→ WHAT THIS EXERCISE ASKS:
(1) Decide whether each statement below agrees with the article on Putin's Syria opinion piece, answering yes or no and quoting the deciding words: (a) the opinion piece appeared on the 9/11 anniversary; (b) Putin denied that chemical weapons had been used in the Syrian conflict; (c) the White House estimates the attack killed at least 1,429 people.
(2) Render this sentence from the article on Putin's Syria opinion piece in Spanish: "The US administration has blamed the Assad regime for the attack, saying it has evidence it was carried out by government forces."
(3) Please pick up the article on Putin's Syria opinion piece after its last sentence and carry it forward.

→ DOCUMENT SEGMENT:
In A Plea for Caution from Russia, he said there was no doubt that chemical weapons had been used in the Syrian conflict but “there is every reason to believe it was used not by the Syrian Army, but by opposition forces, to provoke intervention by their powerful foreign patrons, who would be siding with the fundamentalists”.

The article, which was addressed directly to the American people and their leaders, calls on the United States to avoid the use of force and “return to the path of civilised diplomatic and political settlement” in Syria. It also urged the US to respect international law and not act without the authorisation of the United Nations Security Council.

The opinion piece, which appeared on the 9/11 anniversary, is likely to annoy the administration of US President Barack Obama, which has been struggling to devise a way to respond to an alleged chemical weapons attack on rebel-held suburbs of Damascus last month, which the White House estimates killed at least 1,429 people.

The US administration has blamed the Assad regime for the attack, saying it has evidence it was carried out by government forces.

Mr Putin said a US strike against President Bashar Al Assad would result in more innocent victims and potentially spread the conflict “far beyond Syria’s borders”.

Instead of military action, America should embrace a plan from Moscow that would see Syria’s chemical weapons placed under international control, he wrote.

Mr Putin said it was alarming that intervening militarily in foreign countries’ internal conflicts had become “commonplace” for the US.

“Is it in America’s long-term interest? I doubt it. Millions around the world increasingly see America not as a model of democracy, but as relying solely on brute force, cobbling coalitions together under the slogan ‘you’re either with us or against us’.”

→ DATA BLOCK:
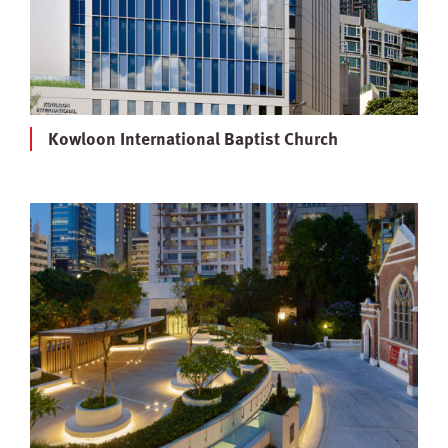
Kowloon International Baptist Church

→ RESULTS FOR THE EXERCISE:
(1)
(a) Yes: "The opinion piece, which appeared on the 9/11 anniversary"
(b) No: "there was no doubt that chemical weapons had been used in the Syrian conflict"
(c) Yes: "which the White House estimates killed at least 1,429 people"

(2) La administración estadounidense ha culpado al régimen de Assad del ataque, afirmando que tiene pruebas de que fue llevado a cabo por fuerzas gubernamentales.

(3)
In the final paragraph, Mr Putin, who is Syria’s most prominent ally, took aim at Mr Obama and his mention of US exceptionalism in his speech to the nation earlier this week. “It is extremely dangerous to encourage people to see themselves as exceptional, whatever the motivation,” he wrote.

“There are big countries and small countries, rich and poor, those with long democratic traditions and those still finding their way to democracy. Their policies differ, too,” he wrote. “We are all different, but when we ask for the Lord’s blessings, we must not forget that God created us equal.”

But Mr Putin said his “working and personal relationship with President Obama is marked by growing trust”.

“I welcome the President’s interest in continuing the dialogue with Russia on Syria,” he said. “We must work together to keep this hope alive, as we agreed to at the Group of 8 meeting in Lough Erne in Northern Ireland in June, and steer the discussion back toward negotiations.”

Mr Obama said in his speech on Tuesday that he had asked Congress to put off a vote on his request to authorise military action in Syria to let diplomacy play out around a Russian proposal to put Syrian chemical weapons under international control, although he said the threat was still needed to ensure Syria complies.